== YOUR OBJECTIVE ==
Gather every line of the entries that contains the string "Assault", matching uppercase and lowercase letters exactly.

== DATA RECORDS ==
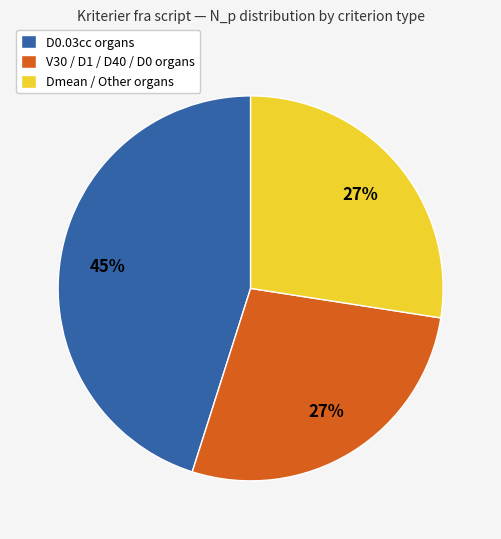

The Dmean / Other organs slice represents 27% of the pie. True or false?

True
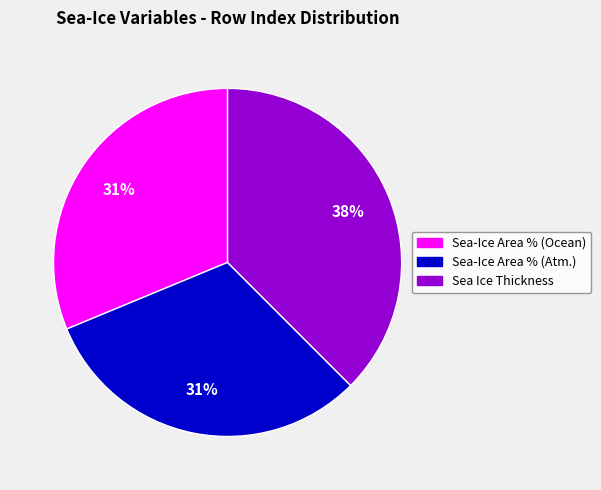

To the nearest percent, what is the average slice percentage?

33%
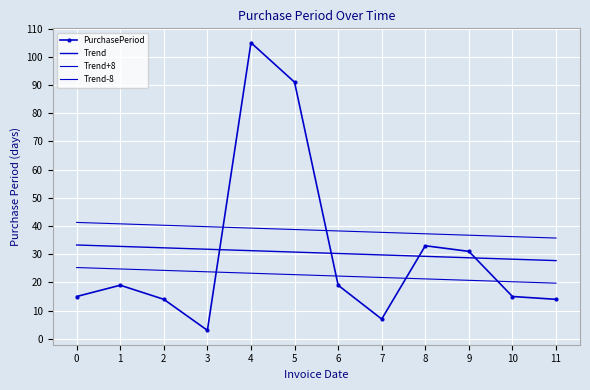

The Trend+8 series shows 39.3 at 4. True or false?

True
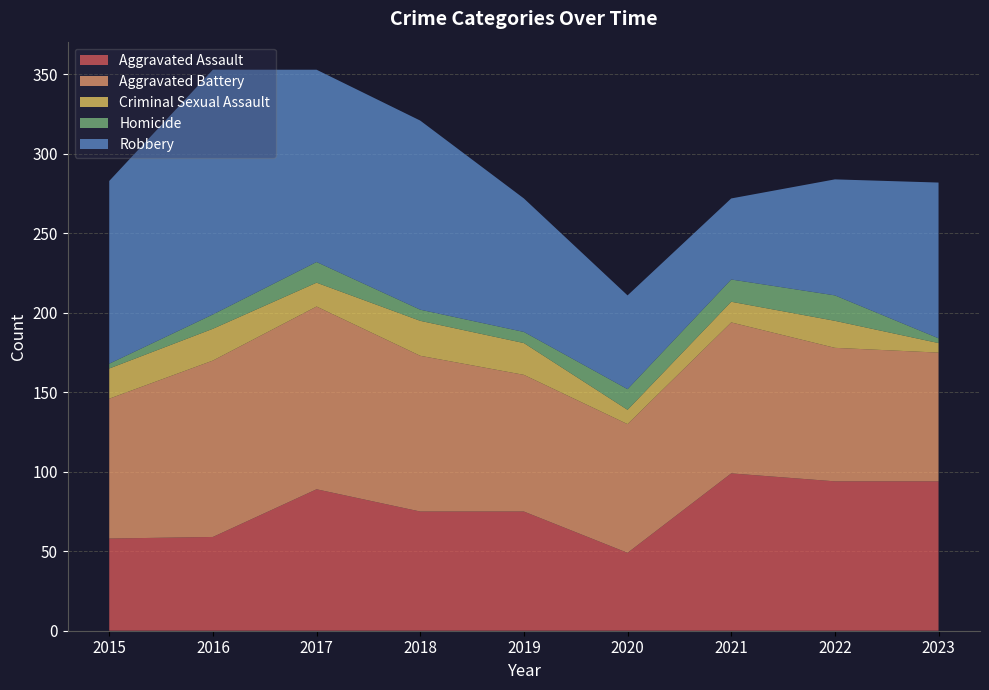

Reading right to left, extract all data points from this chart.

Aggravated Assault: 94	94	99	49	75	75	89	59	58
Aggravated Battery: 81	84	95	81	86	98	115	111	88
Criminal Sexual Assault: 6	17	13	9	20	22	15	20	19
Homicide: 3	16	14	13	7	7	13	9	3
Robbery: 98	73	51	59	84	119	121	154	115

== TASK RESULT ==
Aggravated Assault: 94	94	99	49	75	75	89	59	58
Criminal Sexual Assault: 6	17	13	9	20	22	15	20	19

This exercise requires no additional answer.